Data listing
§

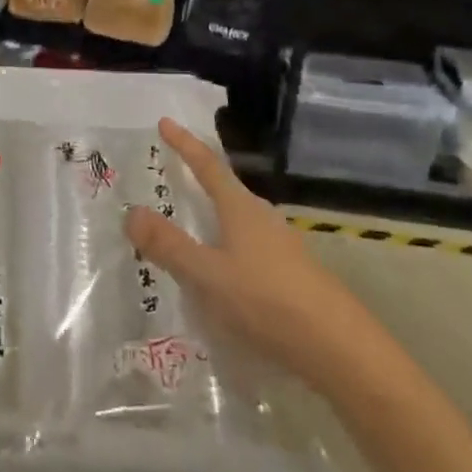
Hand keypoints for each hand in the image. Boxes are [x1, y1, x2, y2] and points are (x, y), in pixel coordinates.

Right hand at [126, 118, 371, 388]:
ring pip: (237, 222)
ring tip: (188, 228)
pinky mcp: (291, 274)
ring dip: (212, 219)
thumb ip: (169, 245)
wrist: (340, 349)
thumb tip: (131, 212)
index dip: (185, 144)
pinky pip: (247, 249)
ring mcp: (280, 247)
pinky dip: (225, 249)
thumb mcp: (208, 274)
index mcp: (241, 208)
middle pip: (225, 190)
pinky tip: (219, 275)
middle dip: (198, 181)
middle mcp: (262, 218)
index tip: (165, 122)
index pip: (207, 165)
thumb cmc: (267, 301)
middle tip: (171, 175)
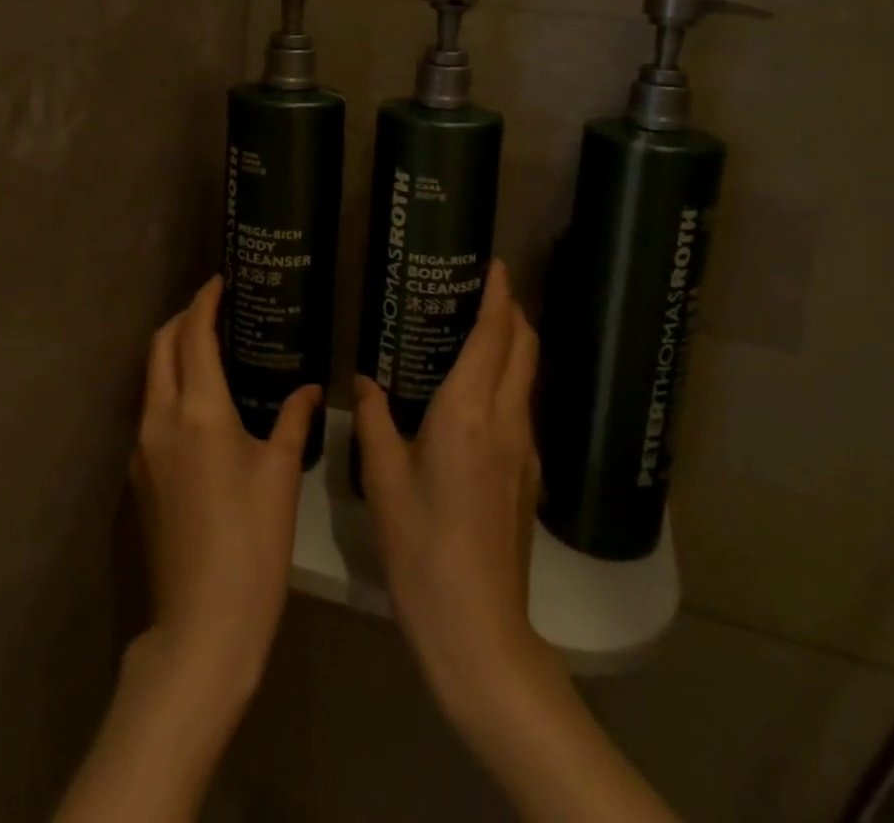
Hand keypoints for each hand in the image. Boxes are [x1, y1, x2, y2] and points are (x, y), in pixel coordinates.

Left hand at [131, 276, 319, 705]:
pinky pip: (150, 409)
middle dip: (182, 318)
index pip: (193, 335)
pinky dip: (169, 386)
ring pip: (150, 377)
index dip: (205, 301)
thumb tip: (310, 388)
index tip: (221, 280)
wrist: (202, 622)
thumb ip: (294, 419)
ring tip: (210, 348)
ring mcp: (142, 447)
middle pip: (160, 346)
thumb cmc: (252, 542)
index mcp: (199, 411)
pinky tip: (199, 403)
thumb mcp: (280, 474)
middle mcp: (160, 418)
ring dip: (172, 351)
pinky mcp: (137, 474)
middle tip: (216, 308)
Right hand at [354, 259, 549, 721]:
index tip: (496, 265)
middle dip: (514, 312)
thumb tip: (363, 380)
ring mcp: (526, 451)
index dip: (500, 295)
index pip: (495, 336)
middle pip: (525, 348)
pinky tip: (478, 398)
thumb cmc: (421, 546)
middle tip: (485, 290)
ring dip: (513, 346)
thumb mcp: (383, 479)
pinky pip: (523, 409)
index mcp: (468, 412)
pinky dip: (510, 382)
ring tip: (478, 333)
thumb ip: (374, 419)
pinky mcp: (529, 477)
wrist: (477, 628)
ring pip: (528, 378)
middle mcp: (507, 421)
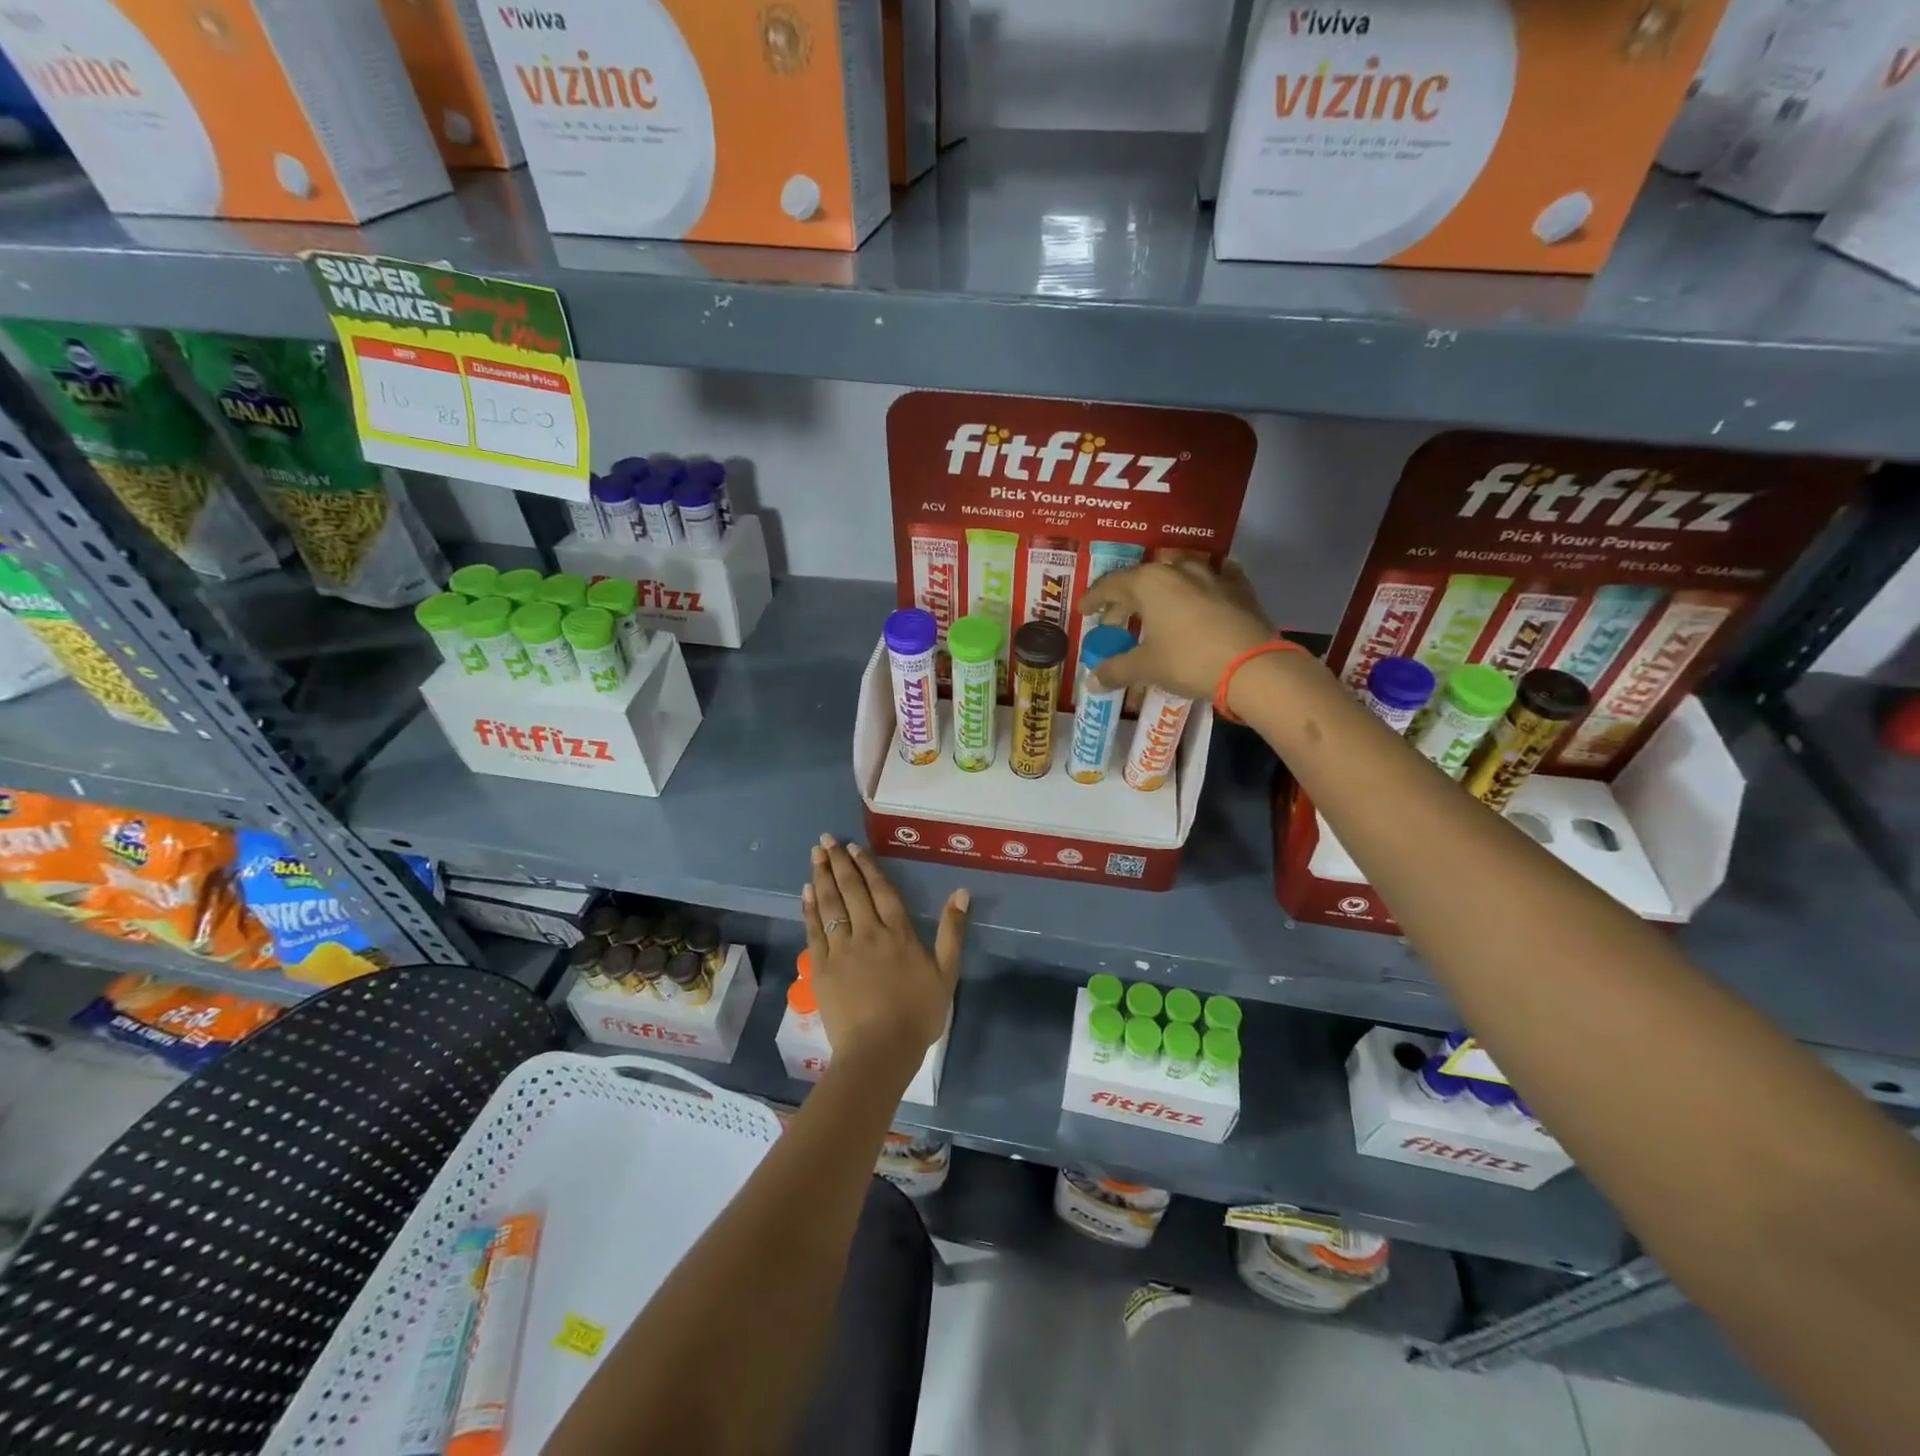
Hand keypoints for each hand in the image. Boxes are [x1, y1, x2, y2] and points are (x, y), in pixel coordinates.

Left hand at [801, 834, 967, 1075]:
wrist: (879, 1051)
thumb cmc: (918, 1014)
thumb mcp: (947, 973)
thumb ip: (952, 931)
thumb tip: (962, 892)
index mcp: (899, 933)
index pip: (881, 891)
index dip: (867, 867)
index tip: (853, 848)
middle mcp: (868, 932)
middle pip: (852, 890)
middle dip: (839, 863)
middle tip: (826, 840)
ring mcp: (842, 949)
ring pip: (830, 905)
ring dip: (822, 877)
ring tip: (815, 855)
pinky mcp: (821, 968)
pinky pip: (814, 931)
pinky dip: (810, 909)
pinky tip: (806, 893)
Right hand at [1078, 558, 1274, 701]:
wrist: (1254, 666)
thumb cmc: (1189, 660)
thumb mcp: (1147, 668)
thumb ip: (1116, 670)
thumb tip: (1092, 681)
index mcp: (1149, 583)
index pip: (1110, 584)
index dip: (1094, 599)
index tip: (1084, 611)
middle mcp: (1178, 569)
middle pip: (1141, 581)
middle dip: (1124, 602)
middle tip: (1115, 625)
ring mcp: (1212, 574)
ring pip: (1176, 577)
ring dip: (1161, 594)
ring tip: (1155, 613)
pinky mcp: (1239, 588)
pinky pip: (1212, 581)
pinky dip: (1199, 590)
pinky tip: (1200, 597)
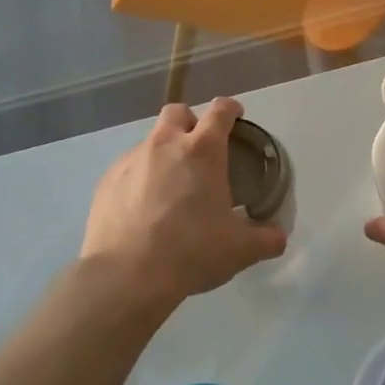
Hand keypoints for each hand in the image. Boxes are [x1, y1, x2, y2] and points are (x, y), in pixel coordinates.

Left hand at [81, 98, 287, 306]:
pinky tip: (144, 208)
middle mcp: (164, 145)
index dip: (230, 109)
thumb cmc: (192, 252)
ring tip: (170, 187)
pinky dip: (140, 178)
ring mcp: (131, 161)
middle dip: (190, 122)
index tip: (236, 114)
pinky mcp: (106, 182)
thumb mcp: (239, 250)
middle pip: (177, 112)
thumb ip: (265, 240)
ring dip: (163, 153)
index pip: (220, 112)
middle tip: (199, 149)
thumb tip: (278, 238)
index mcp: (202, 151)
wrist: (127, 275)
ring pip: (150, 141)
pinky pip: (128, 169)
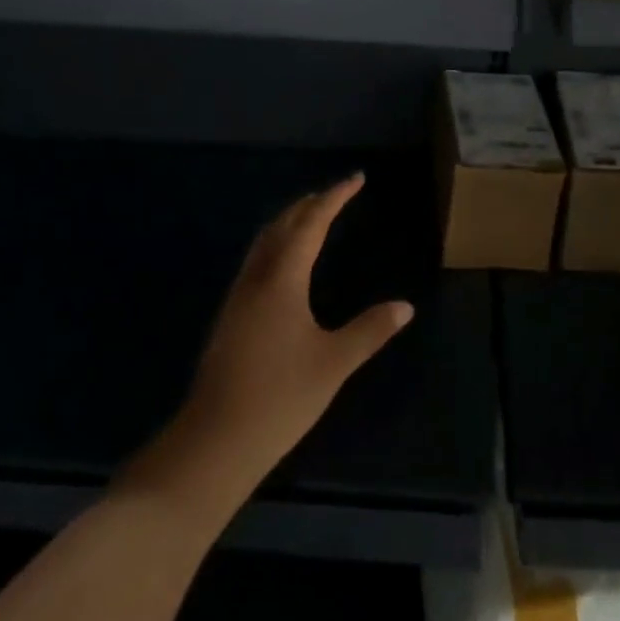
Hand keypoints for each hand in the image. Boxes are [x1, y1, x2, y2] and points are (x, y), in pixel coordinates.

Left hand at [172, 174, 413, 494]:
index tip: (356, 179)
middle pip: (283, 224)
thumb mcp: (333, 364)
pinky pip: (257, 259)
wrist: (214, 441)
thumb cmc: (279, 397)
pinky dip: (277, 242)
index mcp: (283, 278)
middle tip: (337, 194)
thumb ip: (369, 331)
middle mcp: (258, 276)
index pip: (312, 223)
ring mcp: (238, 295)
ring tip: (313, 217)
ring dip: (290, 221)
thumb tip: (405, 306)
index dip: (335, 197)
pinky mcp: (230, 316)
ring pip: (265, 240)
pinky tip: (285, 264)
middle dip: (311, 203)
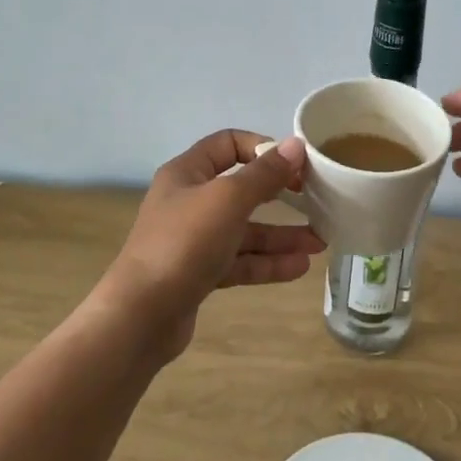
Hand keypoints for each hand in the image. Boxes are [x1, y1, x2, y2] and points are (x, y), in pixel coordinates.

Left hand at [96, 131, 324, 358]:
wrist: (141, 315)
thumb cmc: (184, 243)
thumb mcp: (229, 200)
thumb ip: (265, 174)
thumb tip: (295, 145)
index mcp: (187, 173)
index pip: (228, 144)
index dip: (262, 149)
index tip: (295, 164)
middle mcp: (189, 202)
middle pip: (241, 189)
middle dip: (280, 196)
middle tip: (316, 201)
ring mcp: (193, 240)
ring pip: (245, 231)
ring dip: (281, 235)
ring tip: (319, 243)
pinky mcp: (198, 274)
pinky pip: (239, 262)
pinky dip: (267, 263)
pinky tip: (299, 267)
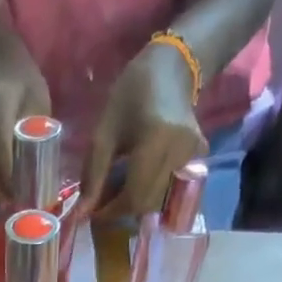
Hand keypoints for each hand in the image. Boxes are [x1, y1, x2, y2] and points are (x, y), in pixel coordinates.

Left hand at [82, 42, 208, 222]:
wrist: (173, 67)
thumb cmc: (132, 94)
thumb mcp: (104, 132)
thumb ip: (93, 175)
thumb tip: (82, 214)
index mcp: (157, 141)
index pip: (134, 196)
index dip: (112, 211)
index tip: (94, 213)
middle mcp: (180, 152)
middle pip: (147, 203)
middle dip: (122, 208)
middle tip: (104, 201)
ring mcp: (194, 156)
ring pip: (159, 199)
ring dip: (136, 202)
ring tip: (119, 189)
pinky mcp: (199, 158)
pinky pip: (171, 188)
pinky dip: (151, 191)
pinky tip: (139, 179)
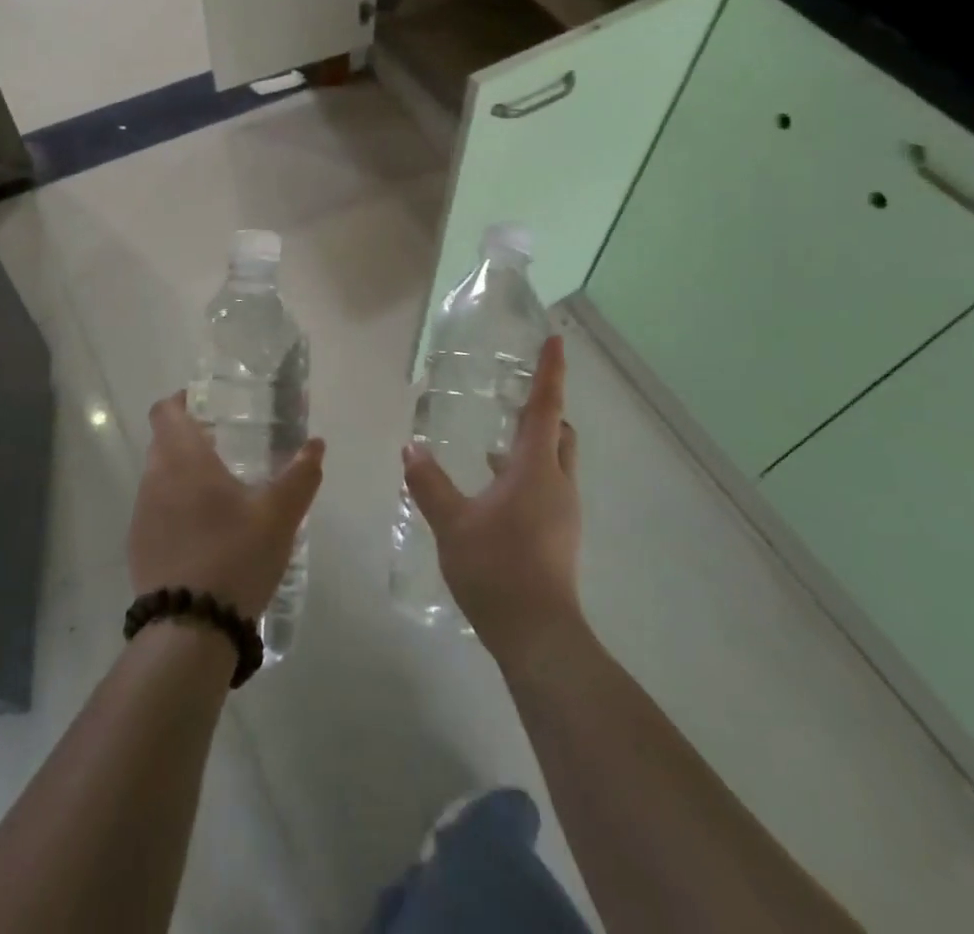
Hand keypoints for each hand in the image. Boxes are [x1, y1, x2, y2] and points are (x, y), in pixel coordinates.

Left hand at [130, 391, 325, 617]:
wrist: (190, 629)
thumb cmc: (235, 555)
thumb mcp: (279, 514)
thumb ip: (300, 474)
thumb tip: (316, 444)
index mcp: (183, 458)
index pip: (166, 410)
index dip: (183, 400)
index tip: (209, 405)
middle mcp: (154, 478)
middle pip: (163, 441)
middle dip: (190, 437)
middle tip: (227, 445)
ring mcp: (142, 515)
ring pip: (159, 477)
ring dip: (183, 474)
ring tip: (221, 491)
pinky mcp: (138, 547)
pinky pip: (156, 510)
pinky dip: (176, 508)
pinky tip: (206, 532)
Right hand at [402, 335, 582, 669]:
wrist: (538, 635)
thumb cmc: (497, 568)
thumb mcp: (452, 523)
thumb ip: (430, 483)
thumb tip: (411, 449)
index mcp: (535, 468)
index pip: (545, 407)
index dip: (550, 371)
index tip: (555, 339)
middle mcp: (557, 483)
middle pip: (559, 432)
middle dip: (543, 410)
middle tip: (514, 396)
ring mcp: (563, 511)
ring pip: (554, 461)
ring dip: (531, 445)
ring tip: (494, 443)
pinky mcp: (559, 535)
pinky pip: (547, 487)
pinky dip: (526, 474)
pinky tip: (494, 489)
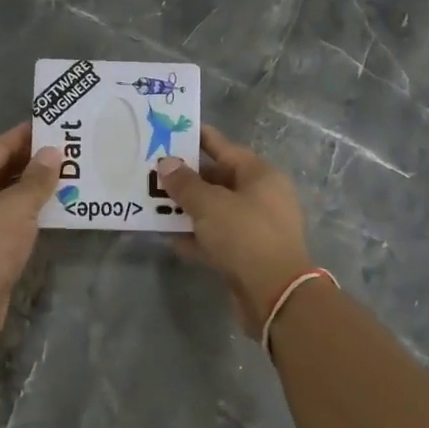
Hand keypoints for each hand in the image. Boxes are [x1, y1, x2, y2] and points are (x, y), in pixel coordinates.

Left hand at [0, 123, 62, 347]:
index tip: (51, 126)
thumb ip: (37, 178)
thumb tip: (52, 152)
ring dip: (30, 189)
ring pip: (4, 197)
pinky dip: (26, 213)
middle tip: (65, 152)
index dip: (23, 136)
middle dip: (30, 162)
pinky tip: (51, 212)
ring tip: (65, 179)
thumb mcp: (18, 205)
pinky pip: (7, 220)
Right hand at [156, 126, 313, 339]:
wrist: (275, 295)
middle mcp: (261, 197)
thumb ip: (184, 183)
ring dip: (187, 208)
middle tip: (153, 171)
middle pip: (218, 179)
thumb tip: (166, 163)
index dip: (197, 138)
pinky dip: (195, 236)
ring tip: (153, 202)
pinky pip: (216, 237)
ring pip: (214, 210)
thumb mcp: (209, 204)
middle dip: (186, 177)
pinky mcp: (247, 255)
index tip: (171, 132)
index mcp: (260, 175)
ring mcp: (255, 227)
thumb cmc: (245, 236)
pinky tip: (168, 236)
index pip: (224, 147)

§

Task item
Exactly the lines above from the one that contains "pinky tip: (285, 264)" down to the one that contains "middle dip: (280, 196)" are to be output, both ends kept and pictures omitted.

Solution to this problem
pinky tip: (285, 264)
middle dip: (311, 203)
Hand keypoints for each hand in the image. Boxes are [x1, y1, x2, y2] and points are (x, y), in pixel coordinates.

Left hand at [96, 131, 324, 358]:
wrist: (141, 315)
thumb cmc: (184, 243)
thumb mcp: (229, 200)
thumb ip: (265, 174)
thumb tip: (295, 145)
index mcp: (187, 173)
index pip: (228, 144)
index dip: (262, 149)
index tip: (295, 164)
middle mcp: (189, 202)
middle pip: (241, 189)
middle dip: (280, 196)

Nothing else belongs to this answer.